- **Consigne A**
Réécrivez le passage du texte sur les Variations Diabelli de Beethoven, en commençant à « Ce défilé de » et en terminant à « s’en trouvant augmenté. », en remplaçant « sonorité » par « résonance ».

Variations sans variations

Dans le thème de Diabelli, Vestard Shimkus infuse une note d’ironie que peu de pianistes y auront mise : pourtant, dans le noir et blanc du clavier, Beethoven en rit déjà.

Thème prétexte évidemment, à ce dont Beethoven voulait entendre de son piano : ces variations, qui dissimulent le savant sous l’humeur, sont comme des improvisations et surtout quasi fantasia ; Beethoven y tord le cou à la forme par la forme même, pose des bagatelles en face de fugues, des éruptions face aux canons, pour mieux faire disparaître Diabelli convoque Mozart, et le plus comique, Leporello râlant.

Ce défilé de caprices, où s’ébroue un piano si libre, Vestard Shimkus l’entend dans ses moindres détails, s’en régale, sans jamais souligner, faisant les polyphonies fusantes et les coups d’humeur ravageurs.

C’est que Beethoven se libérant autant nous ouvre son atelier sonore : les Diabelli par ellipses, vont aussi loin que les ultimes Bagatelles, les ultimes Sonates, des fragments de comètes y tombent aussi, ce que saisissent la sonorité ample, le brassage harmonique que le pianiste ne craint pas d’assumer, sans que jamais ce cosmos n’oublie son soleil : la sonorité est dorée jusque dans le plus sombre, l’impact du bref s’en trouvant augmenté.

Entrées de données enregistrées:
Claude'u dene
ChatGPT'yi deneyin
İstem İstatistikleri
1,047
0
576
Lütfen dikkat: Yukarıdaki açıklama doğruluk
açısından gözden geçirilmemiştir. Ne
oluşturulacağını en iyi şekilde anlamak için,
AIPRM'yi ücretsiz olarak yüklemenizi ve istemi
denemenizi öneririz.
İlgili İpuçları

- **Consigne B**
Reproduisez à l'identique toutes les lignes des enregistrements, de la première à la dernière.

- **Réponse attendue A**
Ce défilé de caprices, où s’ébroue un piano si libre, Vestard Shimkus l’entend dans ses moindres détails, s’en régale, sans jamais souligner, faisant les polyphonies fusantes et les coups d’humeur ravageurs.

C’est que Beethoven se libérant autant nous ouvre son atelier sonore : les Diabelli par ellipses, vont aussi loin que les ultimes Bagatelles, les ultimes Sonates, des fragments de comètes y tombent aussi, ce que saisissent la résonance ample, le brassage harmonique que le pianiste ne craint pas d’assumer, sans que jamais ce cosmos n’oublie son soleil : la résonance est dorée jusque dans le plus sombre, l’impact du bref s’en trouvant augmenté.

- **Réponse attendue B**
Claude'u dene
ChatGPT'yi deneyin
İstem İstatistikleri
1,047
0
576
Lütfen dikkat: Yukarıdaki açıklama doğruluk
açısından gözden geçirilmemiştir. Ne
oluşturulacağını en iyi şekilde anlamak için,
AIPRM'yi ücretsiz olarak yüklemenizi ve istemi
denemenizi öneririz.
İlgili İpuçları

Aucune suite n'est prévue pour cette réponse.